## Assignment
Please write the next part of the passage on bank failures that follows, picking up after its final sentence and before the rows.

## Extracted text
The other failures were smaller. Atlanta's RockBridge Commercial Bank collapsed while holding $294 million in assets and $291.7 million in deposits; Citizens State Bank of New Baltimore, Mich., had $168.6 million in assets and $157.1 million in deposits. New South Federal Savings Bank, in Irondale, Ala., was a bit larger, with $1.5 billion in assets and $1.2 billion in deposits, as was Peoples First Community Bank of Panama City, Fla., ($1.8 billion in assets and $1.7 billion in deposits).
In Springfield, Ill., Independent Banker's Bank, which served as a type of wholesale bank to 450 client banks in four states, shut down. It had $585.5 million in assets and $511.5 million in deposits. OneWest Bank of Pasadena, Calif., is buying all its deposits and basically all its assets. Independent's 39 branches reopened on Saturday under the OneWest banner.
The only bank for which the FDIC couldn't find a buyer was RockBridge, so the FDIC will mail checks to its account-holders to cover insured deposits.

## Given records
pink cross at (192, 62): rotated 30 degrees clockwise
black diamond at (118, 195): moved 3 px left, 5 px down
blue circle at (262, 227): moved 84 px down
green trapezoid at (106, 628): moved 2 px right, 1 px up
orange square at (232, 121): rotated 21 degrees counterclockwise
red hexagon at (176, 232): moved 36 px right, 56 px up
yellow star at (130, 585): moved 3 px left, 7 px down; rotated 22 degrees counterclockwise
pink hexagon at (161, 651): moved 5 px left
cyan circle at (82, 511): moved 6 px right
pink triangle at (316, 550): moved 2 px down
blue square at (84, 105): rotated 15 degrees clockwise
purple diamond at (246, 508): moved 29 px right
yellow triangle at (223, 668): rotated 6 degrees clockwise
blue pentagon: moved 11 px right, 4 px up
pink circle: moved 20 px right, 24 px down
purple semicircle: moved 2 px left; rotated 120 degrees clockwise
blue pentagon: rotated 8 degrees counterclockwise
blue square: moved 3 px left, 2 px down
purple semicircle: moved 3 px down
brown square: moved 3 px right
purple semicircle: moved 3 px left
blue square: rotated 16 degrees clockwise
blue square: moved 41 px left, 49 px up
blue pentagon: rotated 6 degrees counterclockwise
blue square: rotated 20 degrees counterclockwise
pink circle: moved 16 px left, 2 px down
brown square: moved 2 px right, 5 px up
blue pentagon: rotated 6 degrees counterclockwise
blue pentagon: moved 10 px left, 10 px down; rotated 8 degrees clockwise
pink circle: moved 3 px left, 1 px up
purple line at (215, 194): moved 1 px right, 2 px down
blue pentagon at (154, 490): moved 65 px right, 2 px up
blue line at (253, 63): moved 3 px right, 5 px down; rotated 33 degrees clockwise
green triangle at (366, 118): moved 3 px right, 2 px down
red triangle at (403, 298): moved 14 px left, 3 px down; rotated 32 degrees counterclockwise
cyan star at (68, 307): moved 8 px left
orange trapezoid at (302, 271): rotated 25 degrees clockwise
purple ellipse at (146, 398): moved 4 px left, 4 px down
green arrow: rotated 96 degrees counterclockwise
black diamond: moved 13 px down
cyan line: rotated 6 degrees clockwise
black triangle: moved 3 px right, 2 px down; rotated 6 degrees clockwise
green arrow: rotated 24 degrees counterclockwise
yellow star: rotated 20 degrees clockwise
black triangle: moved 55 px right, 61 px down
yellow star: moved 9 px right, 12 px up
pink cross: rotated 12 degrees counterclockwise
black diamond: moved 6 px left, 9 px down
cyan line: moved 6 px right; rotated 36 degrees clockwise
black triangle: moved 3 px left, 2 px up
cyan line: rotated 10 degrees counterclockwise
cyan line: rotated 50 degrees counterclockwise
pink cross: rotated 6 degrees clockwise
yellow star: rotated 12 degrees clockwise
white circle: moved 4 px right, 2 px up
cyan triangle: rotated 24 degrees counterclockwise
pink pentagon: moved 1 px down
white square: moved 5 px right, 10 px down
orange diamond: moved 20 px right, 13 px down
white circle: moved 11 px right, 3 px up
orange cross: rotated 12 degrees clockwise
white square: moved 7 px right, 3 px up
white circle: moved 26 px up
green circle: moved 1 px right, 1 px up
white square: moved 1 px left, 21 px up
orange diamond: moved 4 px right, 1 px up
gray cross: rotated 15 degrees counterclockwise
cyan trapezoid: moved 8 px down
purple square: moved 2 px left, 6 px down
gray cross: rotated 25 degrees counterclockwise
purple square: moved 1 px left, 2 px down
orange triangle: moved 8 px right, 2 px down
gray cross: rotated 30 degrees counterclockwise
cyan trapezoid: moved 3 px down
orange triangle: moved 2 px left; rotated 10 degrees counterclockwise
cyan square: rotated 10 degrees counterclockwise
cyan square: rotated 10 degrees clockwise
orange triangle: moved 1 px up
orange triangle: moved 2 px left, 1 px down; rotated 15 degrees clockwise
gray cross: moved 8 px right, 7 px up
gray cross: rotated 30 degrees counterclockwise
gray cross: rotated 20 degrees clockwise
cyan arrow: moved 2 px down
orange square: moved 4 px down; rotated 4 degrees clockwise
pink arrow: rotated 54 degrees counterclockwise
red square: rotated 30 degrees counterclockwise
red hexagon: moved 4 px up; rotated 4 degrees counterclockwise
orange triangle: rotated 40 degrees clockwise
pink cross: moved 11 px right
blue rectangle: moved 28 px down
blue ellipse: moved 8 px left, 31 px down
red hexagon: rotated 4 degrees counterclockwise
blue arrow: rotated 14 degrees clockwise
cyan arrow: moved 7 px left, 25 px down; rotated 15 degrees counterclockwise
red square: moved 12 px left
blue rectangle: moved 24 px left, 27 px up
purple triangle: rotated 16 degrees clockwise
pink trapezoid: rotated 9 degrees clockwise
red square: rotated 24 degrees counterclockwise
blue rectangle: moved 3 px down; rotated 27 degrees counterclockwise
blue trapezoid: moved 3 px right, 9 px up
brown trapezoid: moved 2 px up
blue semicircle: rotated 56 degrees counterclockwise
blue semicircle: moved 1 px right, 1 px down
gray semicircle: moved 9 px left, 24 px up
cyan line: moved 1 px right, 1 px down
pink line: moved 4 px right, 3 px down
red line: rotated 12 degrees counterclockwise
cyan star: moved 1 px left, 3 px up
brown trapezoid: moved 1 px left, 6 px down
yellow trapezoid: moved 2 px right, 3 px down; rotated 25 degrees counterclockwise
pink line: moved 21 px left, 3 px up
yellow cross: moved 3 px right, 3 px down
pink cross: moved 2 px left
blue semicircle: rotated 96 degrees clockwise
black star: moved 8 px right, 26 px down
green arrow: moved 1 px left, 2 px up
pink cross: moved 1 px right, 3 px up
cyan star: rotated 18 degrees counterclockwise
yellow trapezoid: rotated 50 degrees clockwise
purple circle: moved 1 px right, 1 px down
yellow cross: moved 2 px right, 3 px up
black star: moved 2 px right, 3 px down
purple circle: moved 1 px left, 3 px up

## Solved problem
These bank failures subtract another $1.8 billion from the FDIC's insurance fund:
- First Federal Bank of California: $146.3 million
- Imperial Capital: $619.2 million
- Citizens State Bank: $76.6 million
- New South Federal Savings Bank: $212.3 million
- Peoples First Community Bank: $556.7 million
- Independent Banker's Bank: $68.4 million
- RockBridge Commercial Bank: $124.2 million
The high number of bank failures has pushed the FDIC insurance fund into the red and has cost $30 billion. The FDIC expects the cost of the crisis to its insurance fund to reach $100 billion over the next four years.